Comment cette œuvre sera-t-elle protégée contre les intempéries ? Quelles ont été les difficultés rencontrées pour se procurer ces matériaux ?
Il s'agit d'un système d'impression à revêtement en poudre. C'est une solution de conception qui est née des paramètres uniques du projet. Nous avons d'abord pensé à le carreler, mais cela aurait été insensé. Vous travaillez à cette petite échelle numériquement, mais vous vous rendez compte que cela coûterait 100 millions de dollars. Pour les petites sections, les carreaux sont parfaits, mais pour ce projet, cela n'avait aucun sens.
PORTE SECRÈTE DU PARC (2018) à Metrolinx Davenport Diamond.
Quelle est la quantité de travail restant à accomplir ? Combien de temps cela prendra-t-il ?
C'est un projet très ambitieux. Je ne sais pas exactement combien de temps cela prendra. Je dois surtout faire du rendu. J'ai conçu les panneaux pour les paysages en me basant sur les dimensions préliminaires que nous avions pour les panneaux. Les choses changent avec tous les facteurs, les architectes, la communauté, les ingénieurs et tout le reste. Une fois que tout le monde aura compris ce qu'il en est exactement, je me pencherai sur le rendu et l'impression. Qu'il soit plus grand ou plus large, il ne sera pas très différent. Peut-être que certains éléments seront recadrés différemment. Il s'agit d'une modification créative. Les paysages sont déjà développés. Il ne me reste plus que 3 km de rendu à faire. C'est tout.

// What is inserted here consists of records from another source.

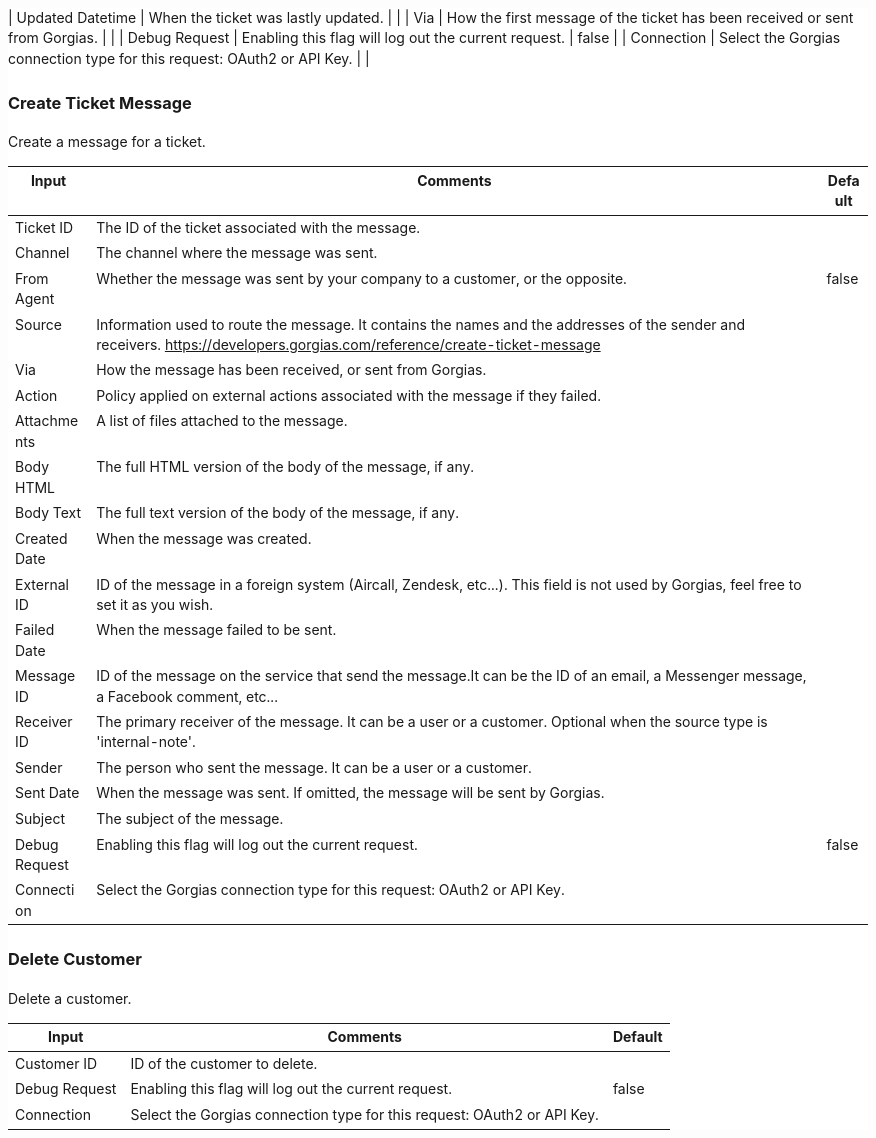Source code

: | Updated Datetime               | When the ticket was lastly updated.                                                                                                                                                                                        |         |
| Via                            | How the first message of the ticket has been received or sent from Gorgias.                                                                                                                                                |         |
| Debug Request                  | Enabling this flag will log out the current request.                                                                                                                                                                       | false   |
| Connection                     | Select the Gorgias connection type for this request: OAuth2 or API Key.                                                                                                                                                    |         |

### Create Ticket Message

Create a message for a ticket.

| Input         | Comments                                                                                                                                                                   | Default |
| ------------- | -------------------------------------------------------------------------------------------------------------------------------------------------------------------------- | ------- |
| Ticket ID     | The ID of the ticket associated with the message.                                                                                                                          |         |
| Channel       | The channel where the message was sent.                                                                                                                                    |         |
| From Agent    | Whether the message was sent by your company to a customer, or the opposite.                                                                                               | false   |
| Source        | Information used to route the message. It contains the names and the addresses of the sender and receivers. https://developers.gorgias.com/reference/create-ticket-message |         |
| Via           | How the message has been received, or sent from Gorgias.                                                                                                                   |         |
| Action        | Policy applied on external actions associated with the message if they failed.                                                                                             |         |
| Attachments   | A list of files attached to the message.                                                                                                                                   |         |
| Body HTML     | The full HTML version of the body of the message, if any.                                                                                                                  |         |
| Body Text     | The full text version of the body of the message, if any.                                                                                                                  |         |
| Created Date  | When the message was created.                                                                                                                                              |         |
| External ID   | ID of the message in a foreign system (Aircall, Zendesk, etc...). This field is not used by Gorgias, feel free to set it as you wish.                                      |         |
| Failed Date   | When the message failed to be sent.                                                                                                                                        |         |
| Message ID    | ID of the message on the service that send the message.It can be the ID of an email, a Messenger message, a Facebook comment, etc...                                       |         |
| Receiver ID   | The primary receiver of the message. It can be a user or a customer. Optional when the source type is 'internal-note'.                                                     |         |
| Sender        | The person who sent the message. It can be a user or a customer.                                                                                                           |         |
| Sent Date     | When the message was sent. If omitted, the message will be sent by Gorgias.                                                                                                |         |
| Subject       | The subject of the message.                                                                                                                                                |         |
| Debug Request | Enabling this flag will log out the current request.                                                                                                                       | false   |
| Connection    | Select the Gorgias connection type for this request: OAuth2 or API Key.                                                                                                    |         |

### Delete Customer

Delete a customer.

| Input         | Comments                                                                | Default |
| ------------- | ----------------------------------------------------------------------- | ------- |
| Customer ID   | ID of the customer to delete.                                           |         |
| Debug Request | Enabling this flag will log out the current request.                    | false   |
| Connection    | Select the Gorgias connection type for this request: OAuth2 or API Key. |         |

Il s'agit simplement de créer un monde artificiel à grande échelle de 1,4 km de côté à l'aide d'ordinateurs. Ce n'est pas grave !
C'est bizarre que ce soit à l'échelle ! Ces arbres mesureront entre 3 et 4 mètres de haut. C'est un arbre à l'échelle.

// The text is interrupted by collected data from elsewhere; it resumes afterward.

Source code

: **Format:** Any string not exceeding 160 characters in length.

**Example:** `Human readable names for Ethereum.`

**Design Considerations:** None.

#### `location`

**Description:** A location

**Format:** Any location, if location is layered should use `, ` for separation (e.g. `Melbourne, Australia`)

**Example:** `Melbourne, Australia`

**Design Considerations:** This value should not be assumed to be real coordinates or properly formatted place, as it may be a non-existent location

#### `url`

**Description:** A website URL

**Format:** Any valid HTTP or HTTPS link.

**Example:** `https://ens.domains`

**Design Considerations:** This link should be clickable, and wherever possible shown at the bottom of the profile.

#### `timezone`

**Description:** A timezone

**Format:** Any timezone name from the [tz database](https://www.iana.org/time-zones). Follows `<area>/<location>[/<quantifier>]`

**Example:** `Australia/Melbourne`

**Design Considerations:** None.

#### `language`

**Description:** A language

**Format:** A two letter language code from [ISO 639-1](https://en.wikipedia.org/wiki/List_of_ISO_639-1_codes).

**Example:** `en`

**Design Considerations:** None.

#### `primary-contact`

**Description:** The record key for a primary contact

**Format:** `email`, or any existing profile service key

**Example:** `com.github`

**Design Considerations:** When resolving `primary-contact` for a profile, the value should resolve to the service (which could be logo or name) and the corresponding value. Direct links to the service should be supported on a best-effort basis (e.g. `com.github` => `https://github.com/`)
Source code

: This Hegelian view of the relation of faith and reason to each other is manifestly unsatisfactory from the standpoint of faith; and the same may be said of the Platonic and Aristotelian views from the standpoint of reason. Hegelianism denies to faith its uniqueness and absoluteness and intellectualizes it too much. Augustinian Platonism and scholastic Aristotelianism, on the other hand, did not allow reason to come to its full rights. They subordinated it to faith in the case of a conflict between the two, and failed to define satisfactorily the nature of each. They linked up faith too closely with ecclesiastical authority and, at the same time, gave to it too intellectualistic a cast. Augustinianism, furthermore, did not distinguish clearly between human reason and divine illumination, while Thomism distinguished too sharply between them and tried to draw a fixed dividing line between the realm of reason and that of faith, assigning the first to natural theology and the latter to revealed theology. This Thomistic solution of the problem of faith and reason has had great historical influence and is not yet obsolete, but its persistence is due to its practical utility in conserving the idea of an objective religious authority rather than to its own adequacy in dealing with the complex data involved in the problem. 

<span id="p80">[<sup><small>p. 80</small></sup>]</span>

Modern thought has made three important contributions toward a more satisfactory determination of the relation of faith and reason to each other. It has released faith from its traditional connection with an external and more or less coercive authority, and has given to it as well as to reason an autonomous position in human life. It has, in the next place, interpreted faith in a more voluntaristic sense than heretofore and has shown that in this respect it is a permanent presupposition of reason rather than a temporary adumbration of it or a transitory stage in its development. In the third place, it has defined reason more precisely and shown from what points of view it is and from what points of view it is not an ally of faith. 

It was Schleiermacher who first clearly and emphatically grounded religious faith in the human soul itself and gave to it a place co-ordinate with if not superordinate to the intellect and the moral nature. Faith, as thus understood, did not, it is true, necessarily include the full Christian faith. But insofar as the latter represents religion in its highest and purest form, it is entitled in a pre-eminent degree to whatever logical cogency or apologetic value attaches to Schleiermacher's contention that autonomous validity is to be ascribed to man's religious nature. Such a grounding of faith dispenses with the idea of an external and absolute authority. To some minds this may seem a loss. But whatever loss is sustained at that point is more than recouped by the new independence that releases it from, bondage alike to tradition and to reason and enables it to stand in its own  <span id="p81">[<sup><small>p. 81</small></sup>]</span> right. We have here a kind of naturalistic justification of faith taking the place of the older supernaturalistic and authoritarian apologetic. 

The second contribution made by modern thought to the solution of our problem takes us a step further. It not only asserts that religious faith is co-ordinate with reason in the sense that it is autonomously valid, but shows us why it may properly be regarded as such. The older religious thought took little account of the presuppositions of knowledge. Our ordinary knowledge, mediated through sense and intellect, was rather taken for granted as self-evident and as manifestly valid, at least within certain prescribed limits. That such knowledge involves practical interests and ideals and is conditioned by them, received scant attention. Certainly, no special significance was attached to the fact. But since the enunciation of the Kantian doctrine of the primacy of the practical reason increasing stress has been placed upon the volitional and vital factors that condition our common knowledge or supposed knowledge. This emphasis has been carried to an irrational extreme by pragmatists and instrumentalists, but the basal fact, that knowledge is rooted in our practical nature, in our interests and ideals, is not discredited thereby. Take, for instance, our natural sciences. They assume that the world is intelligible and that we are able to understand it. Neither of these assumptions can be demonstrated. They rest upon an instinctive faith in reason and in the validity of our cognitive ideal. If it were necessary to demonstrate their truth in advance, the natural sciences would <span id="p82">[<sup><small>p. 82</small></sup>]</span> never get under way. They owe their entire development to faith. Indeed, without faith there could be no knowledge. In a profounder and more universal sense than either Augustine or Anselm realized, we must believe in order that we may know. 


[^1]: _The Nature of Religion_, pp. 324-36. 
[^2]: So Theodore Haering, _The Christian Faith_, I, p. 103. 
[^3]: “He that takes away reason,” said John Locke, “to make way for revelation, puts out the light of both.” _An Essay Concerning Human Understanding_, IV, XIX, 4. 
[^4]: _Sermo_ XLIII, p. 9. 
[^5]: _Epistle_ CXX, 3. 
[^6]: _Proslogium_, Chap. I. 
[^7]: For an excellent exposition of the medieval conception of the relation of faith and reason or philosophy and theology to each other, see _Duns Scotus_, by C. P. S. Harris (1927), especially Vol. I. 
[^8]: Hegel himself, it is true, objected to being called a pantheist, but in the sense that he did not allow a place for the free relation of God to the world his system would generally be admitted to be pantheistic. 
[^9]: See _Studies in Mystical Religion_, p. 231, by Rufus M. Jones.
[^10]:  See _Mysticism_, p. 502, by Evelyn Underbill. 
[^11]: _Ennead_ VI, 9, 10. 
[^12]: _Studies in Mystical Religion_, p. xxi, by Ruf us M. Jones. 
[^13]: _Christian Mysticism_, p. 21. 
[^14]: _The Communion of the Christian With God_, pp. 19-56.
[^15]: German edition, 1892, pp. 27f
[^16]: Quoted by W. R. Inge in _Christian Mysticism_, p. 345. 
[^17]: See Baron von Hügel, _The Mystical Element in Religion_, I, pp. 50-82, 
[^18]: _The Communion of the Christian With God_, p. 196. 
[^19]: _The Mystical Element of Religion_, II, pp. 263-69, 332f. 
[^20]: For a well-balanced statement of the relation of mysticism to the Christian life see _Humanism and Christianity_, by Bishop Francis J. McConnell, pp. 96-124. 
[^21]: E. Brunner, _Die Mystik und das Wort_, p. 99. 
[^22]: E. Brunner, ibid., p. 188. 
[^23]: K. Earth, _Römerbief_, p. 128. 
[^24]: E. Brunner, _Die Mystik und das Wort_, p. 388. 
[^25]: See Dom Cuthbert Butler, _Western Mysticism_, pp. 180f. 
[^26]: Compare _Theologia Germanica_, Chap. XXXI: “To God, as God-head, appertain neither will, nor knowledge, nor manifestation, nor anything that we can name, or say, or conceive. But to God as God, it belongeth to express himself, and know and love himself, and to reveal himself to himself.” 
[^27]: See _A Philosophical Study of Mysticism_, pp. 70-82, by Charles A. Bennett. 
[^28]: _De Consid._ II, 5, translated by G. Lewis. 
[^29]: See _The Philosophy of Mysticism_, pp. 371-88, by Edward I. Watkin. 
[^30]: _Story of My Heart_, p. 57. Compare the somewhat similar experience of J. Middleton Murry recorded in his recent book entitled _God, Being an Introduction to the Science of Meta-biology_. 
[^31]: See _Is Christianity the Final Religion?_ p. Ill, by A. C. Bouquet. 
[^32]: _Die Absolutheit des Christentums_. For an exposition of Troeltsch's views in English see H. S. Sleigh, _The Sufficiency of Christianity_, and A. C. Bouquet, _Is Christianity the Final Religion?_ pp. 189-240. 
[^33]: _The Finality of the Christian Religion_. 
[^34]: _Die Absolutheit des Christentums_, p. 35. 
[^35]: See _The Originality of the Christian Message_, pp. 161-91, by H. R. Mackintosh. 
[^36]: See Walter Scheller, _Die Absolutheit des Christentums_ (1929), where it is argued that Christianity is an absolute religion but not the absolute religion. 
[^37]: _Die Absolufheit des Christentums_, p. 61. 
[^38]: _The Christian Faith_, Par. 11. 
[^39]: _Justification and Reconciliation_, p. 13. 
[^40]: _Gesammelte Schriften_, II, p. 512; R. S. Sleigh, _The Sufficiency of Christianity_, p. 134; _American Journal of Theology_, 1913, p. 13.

Ce projet a-t-il changé votre façon d'envisager l'échelle pour l'avenir ? Quelles sont les prochaines étapes ?
Mon nouveau travail dans les galeries, les foires et les commissions est basé sur la vidéo. Cela ne m'a donc pas beaucoup affecté, car je n'ai pas beaucoup d'occasions de faire des travaux d'impression. Cela dit, j'aimerais beaucoup expérimenter ces panneaux revêtus de poudre dans une galerie. J'aimerais étudier d'autres méthodes de représentation qui soient davantage des présentations architecturales d'œuvres imprimées.
Est-il approprié de les faire entrer dans la galerie ? Ou devraient-ils simplement exister dans le domaine public où ils ont vu le jour ? Nous verrons ce qui se passera ! J'ai une exposition à la galerie Division l'année prochaine. Je ne sais pas, je pense que ce projet pourrait informer l'exposition, mais je pourrais garder les œuvres d'art publiques là où elles sont. Je ne sais pas s'il est judicieux de commencer à vendre des panneaux d'aluminium au lieu de papier imprimé.

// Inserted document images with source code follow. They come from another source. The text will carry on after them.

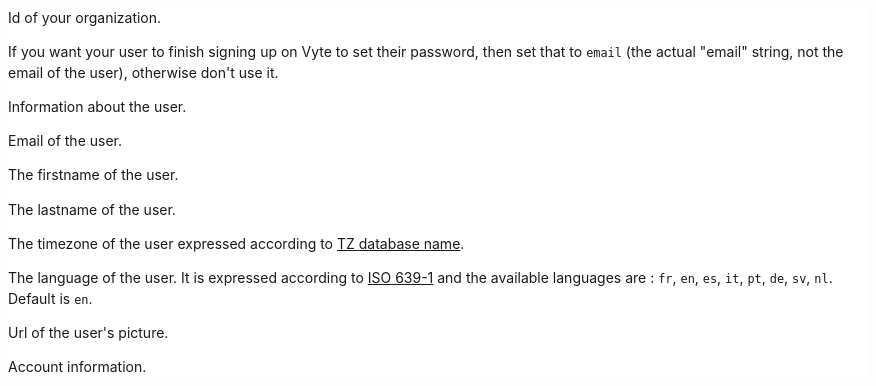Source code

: <attributes title="Body parameters">

<attribute name="organization" type="string">
Id of your organization.
</attribute>

<attribute name="finish_signup_with" type="string" :required=false>

If you want your user to finish signing up on Vyte to set their password, then set that to `email` (the actual "email" string, not the email of the user), otherwise don't use it.

</attribute>

<attribute name="user" type="hash">

Information about the user.

<attributes :isChild=true>

<attribute name="emails" type="array of strings" :parentNames="['user']" :isChild=true>

Email of the user.

</attribute>

<attribute name="first_name" type="string" :parentNames="['user']" :isChild=true>

The firstname of the user.

</attribute>

<attribute name="last_name" type="string" :parentNames="['user']" :isChild=true>

The lastname of the user.

</attribute>

<attribute name="timezone" type="string" :parentNames="['user']" :isChild=true>

The timezone of the user expressed according to [TZ database name](https://en.wikipedia.org/wiki/List_of_tz_database_time_zones).

</attribute>

<attribute name="language" type="string" :parentNames="['user']" :isChild=true>

The language of the user. It is expressed according to [ISO 639-1](https://fr.wikipedia.org/wiki/Liste_des_codes_ISO_639-1) and the available languages are : `fr`, `en`, `es`, `it`, `pt`, `de`, `sv`, `nl`.
Default is `en`.

</attribute>

<attribute name="picture_url" type="string" :parentNames="['user']" :isChild=true>

Url of the user's picture.

</attribute>

<attribute name="account" type="hash" :parentNames="['user']" :isChild=true :isLast=true>

Account information.

<attributes :isChild=true>
<attribute name="organization" type="hash"  :parentNames="['user', 'account']" :isChild=true>
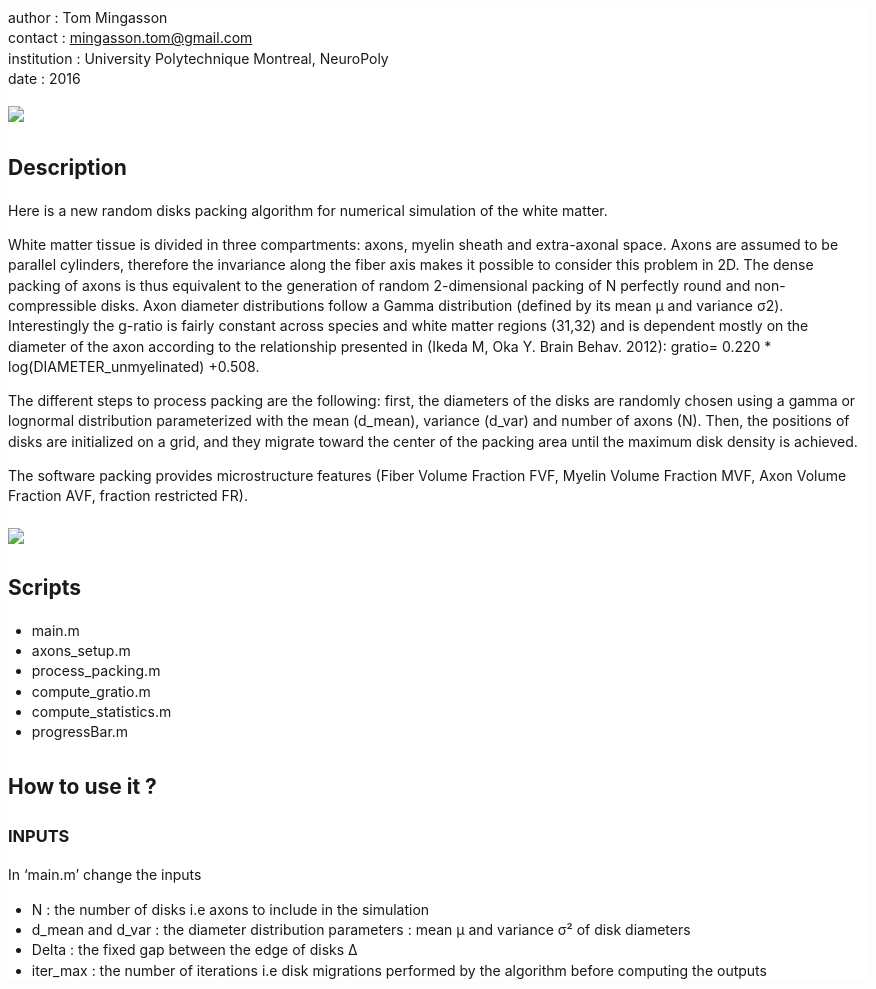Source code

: 
author : Tom Mingasson    
contact : mingasson.tom@gmail.com       
institution : University Polytechnique Montreal, NeuroPoly   
date : 2016 

<img src="https://github.com/neuropoly/axonpacking/blob/master/img1.jpeg" width="800px" align="center" />

## Description 

Here is  a new random disks packing algorithm for numerical simulation of the white matter. 

White matter tissue is divided in three compartments:  axons, myelin sheath and extra-axonal space. Axons are assumed to be parallel cylinders, therefore the invariance along the fiber axis makes it possible to consider this problem in 2D. The dense packing of axons is thus equivalent to the generation of random 2-dimensional packing of N perfectly round and non-compressible disks. Axon diameter distributions follow a Gamma distribution (defined by its mean µ and variance σ2). Interestingly the g-ratio is fairly constant across species and white matter regions (31,32) and is dependent mostly on the diameter of the axon according to the relationship presented in (Ikeda M, Oka Y. Brain Behav. 2012):  gratio= 0.220 * log(DIAMETER_unmyelinated) +0.508. 

The different steps to process packing are the following: first, the diameters of the disks are randomly chosen using a gamma or lognormal distribution parameterized with the mean (d_mean), variance (d_var) and number of axons (N).  Then, the positions of disks are initialized on a grid, and they migrate toward the center of the packing area until the maximum disk density is achieved. 


The software packing provides microstructure features (Fiber Volume Fraction FVF, Myelin Volume Fraction MVF, Axon Volume Fraction AVF, fraction restricted FR).

<img src="https://github.com/neuropoly/axonpacking/blob/master/img2.png" width="1000px" align="middle" />

## Scripts

- main.m
- axons_setup.m
- process_packing.m
- compute_gratio.m
- compute_statistics.m
- progressBar.m

## How to use it ?

### INPUTS
In ‘main.m’ change the inputs

- N : the number of disks i.e axons to include in the simulation
- d_mean and d_var : the diameter distribution parameters : mean µ and variance σ² of disk diameters 
- Delta : the fixed gap between the edge of disks Δ 
- iter_max : the number of iterations i.e disk migrations performed by the algorithm before computing the outputs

Je ne parlais pas nécessairement des matériaux, mais de tous les aspects de ce que vous avez appris grâce au projet.
Tout à fait. Le travail que j'ai réalisé au 150 York Street est quelque chose que j'aimerais beaucoup imprimer. Il faudrait probablement que je fasse plusieurs panneaux et que je les accroche. J'aimerais avoir un travail qui occupe tout le mur de la galerie. Ce serait vraiment inutile. Je pense que si nous ne pouvons pas nous amuser en faisant de l'art, qui le pourra ?
Toutes les images sont une gracieuseté d'Alex McLeod. Image de couverture : PORTE SECRÈTE DU PARC (2018).